Over and over and over again, I come back to this central conclusion: that writing success is all about having enough product. When I look at the authors I know who are really killing it, almost universally they have more than a dozen titles out under one name and those titles feed into one another.
It is incredibly rare (not impossible, but rare) for an author to be making six figures with just one or two books. I know authors who’ve done it. Who published a title and just seemed to connect to the zeitgeist of the moment and took off.
But the ones who steadily earn well year in and year out tend to be ones with a significant body of work. An oeuvre, as they say. (I tried to use that word years ago on the LSAT and could not for the life of me figure out how to spell it…)

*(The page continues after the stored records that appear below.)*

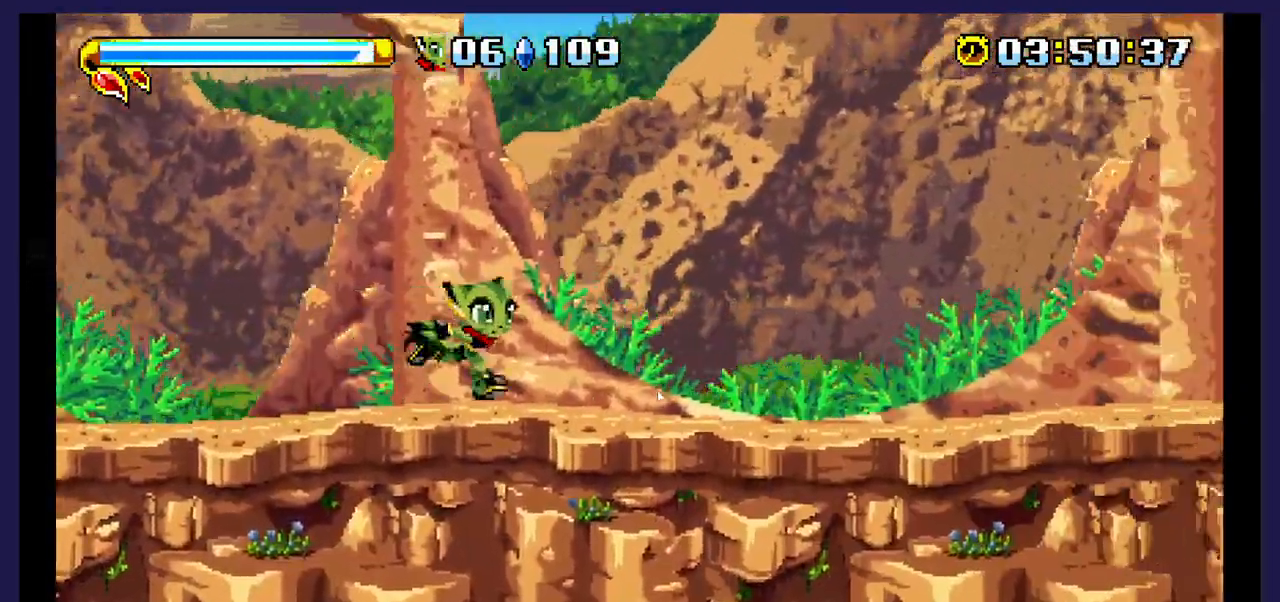
{"buttons": ["DPAD_RIGHT"], "events": []}
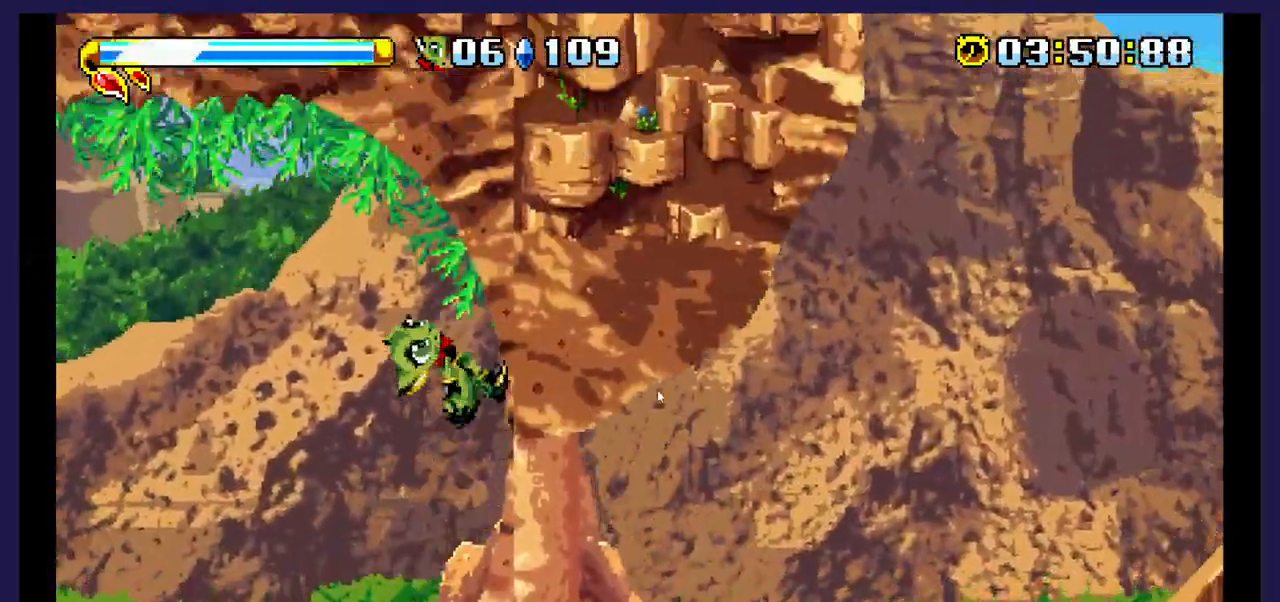
{"buttons": ["DPAD_RIGHT"], "events": []}
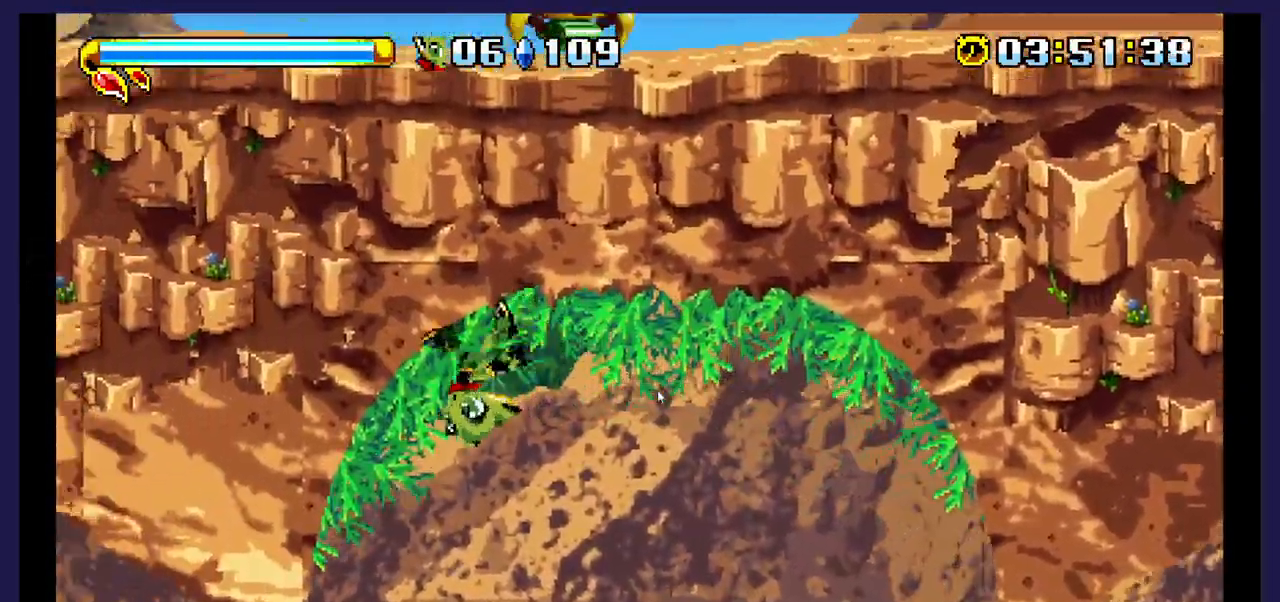
{"buttons": ["DPAD_RIGHT"], "events": []}
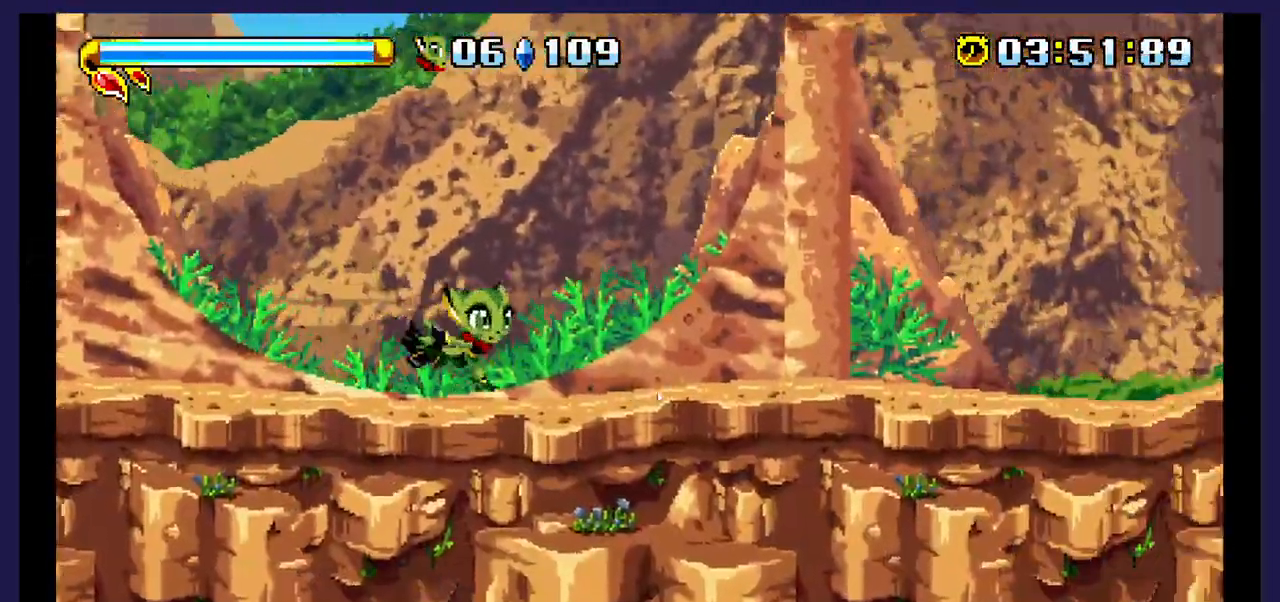
{"buttons": ["DPAD_RIGHT"], "events": []}
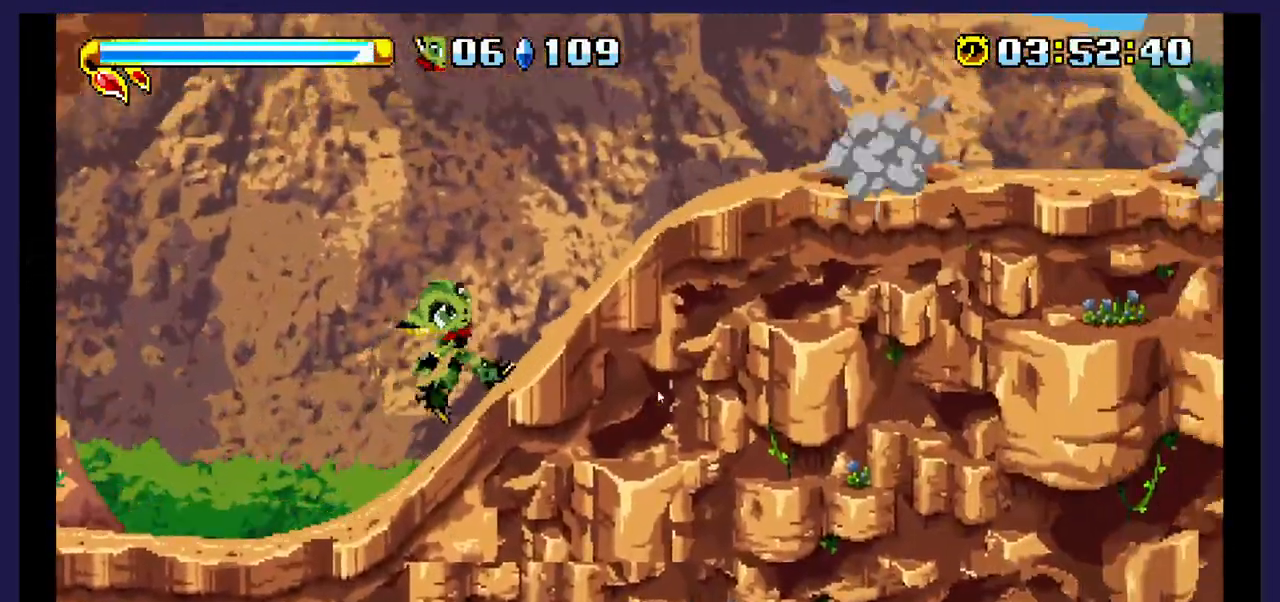
{"buttons": ["DPAD_DOWN"], "events": [[333, "DPAD_DOWN", "down"], [400, "DPAD_RIGHT", "up"]]}
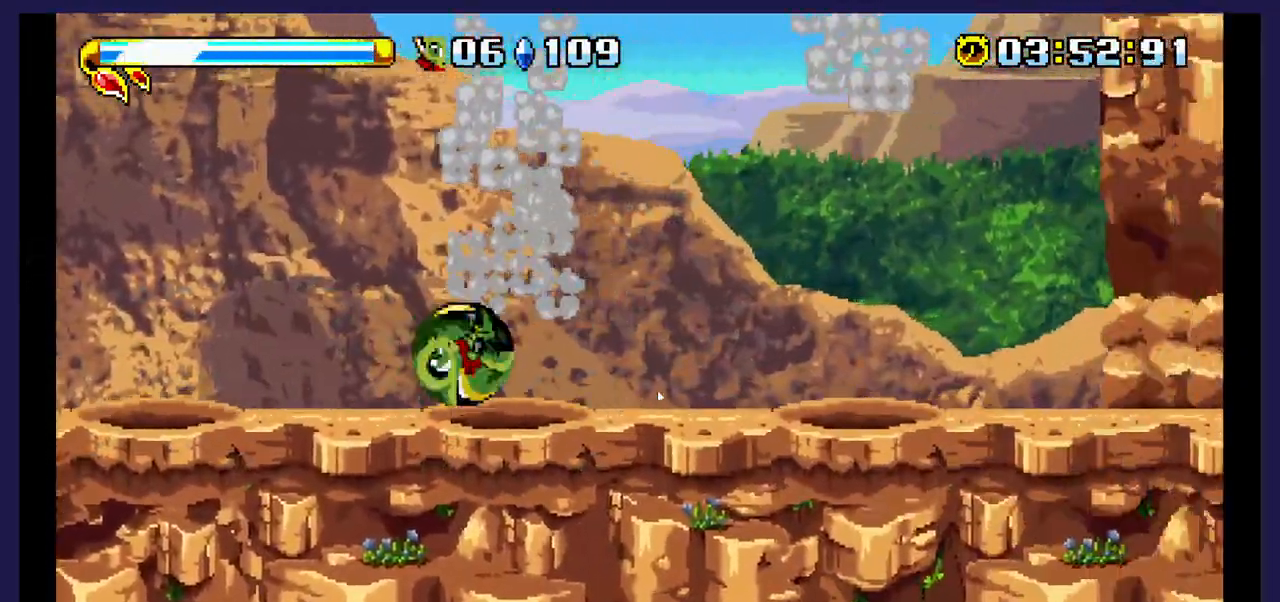
{"buttons": [], "events": [[17, "DPAD_DOWN", "up"]]}
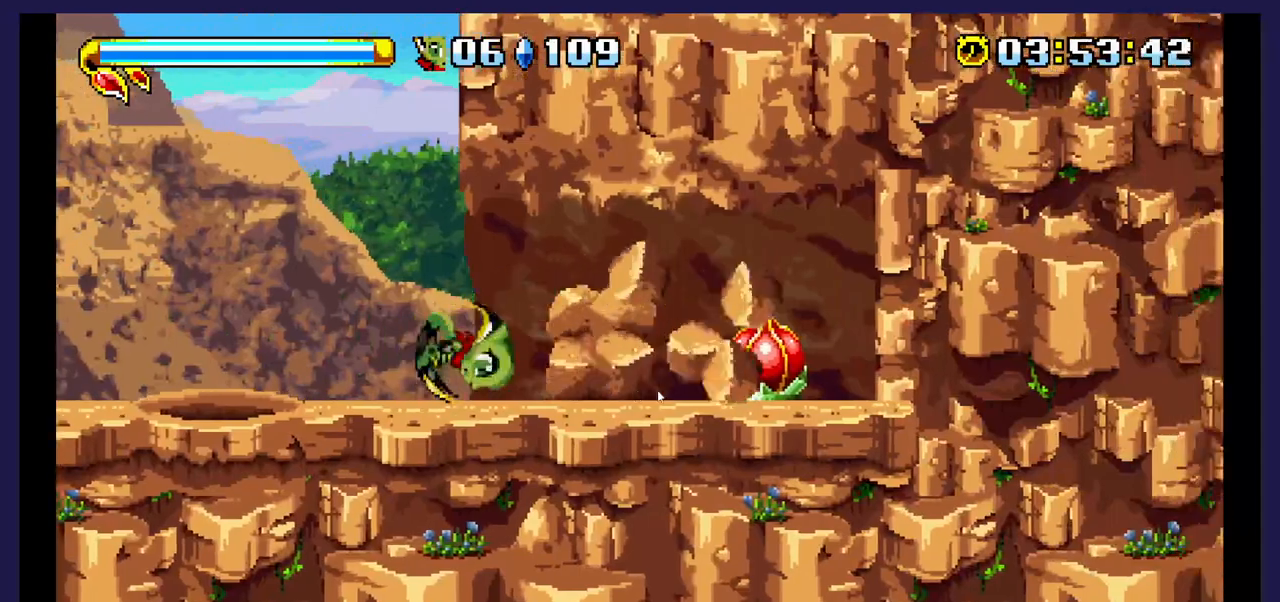
{"buttons": [], "events": []}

Which makes sense, right? When I was doing the videos for AMS Ads for Authors and Excel for Self-Publishers I kept bumping up against this idea. The the more works you have out there, the more effective and cheaper your advertising per title becomes.
If you have one book to promote, you’re kind of limited in what you can do with it.
Set it to free with nowhere for readers to go and it’s going to fizzle out fast. Not to mention, unless you’re in KU and get page reads, you won’t make anything off of it.
Set it to 99 cents and now you’re making 35 cents a sale which requires some serious volume to make any money worth speaking of. (Again, assuming we’re not talking KU reads to bolster you.)
Plus, then what? So someone reads and likes book 1 and then…That’s it.
They could love you and think you walk on water and are the best author in the world and re-read that book a hundred times and get tattoos on their body inspired by your book, but if there’s nowhere else for them to go, that doesn’t do much for you in terms of paying your bills.
I guess you could do a Patreon or a tip jar, but I like to deliver value for value, you know. So if you’ve just got that one book, you’re very limited in what you can make from it.
We aren’t selling toothpaste here. If you sell toothpaste, you hook a user, you keep your product consistent and your price reasonable, and they’ll buy it for the rest of their lives and you’ll earn $x from that customer every n months from here to eternity on that one product.
But a book sale doesn’t work that way. People usually buy it once. Maybe twice. Maybe three times at most.
Which means you need more product to offer them. You have to keep feeding that hunger. Produce more to please those who like what you’ve already done. (Or find a way to make your books toothpaste…Calendars anyone?)
ANYWAY. Just a fun thought for a windy Tuesday when I have more ideas than time to implement them in.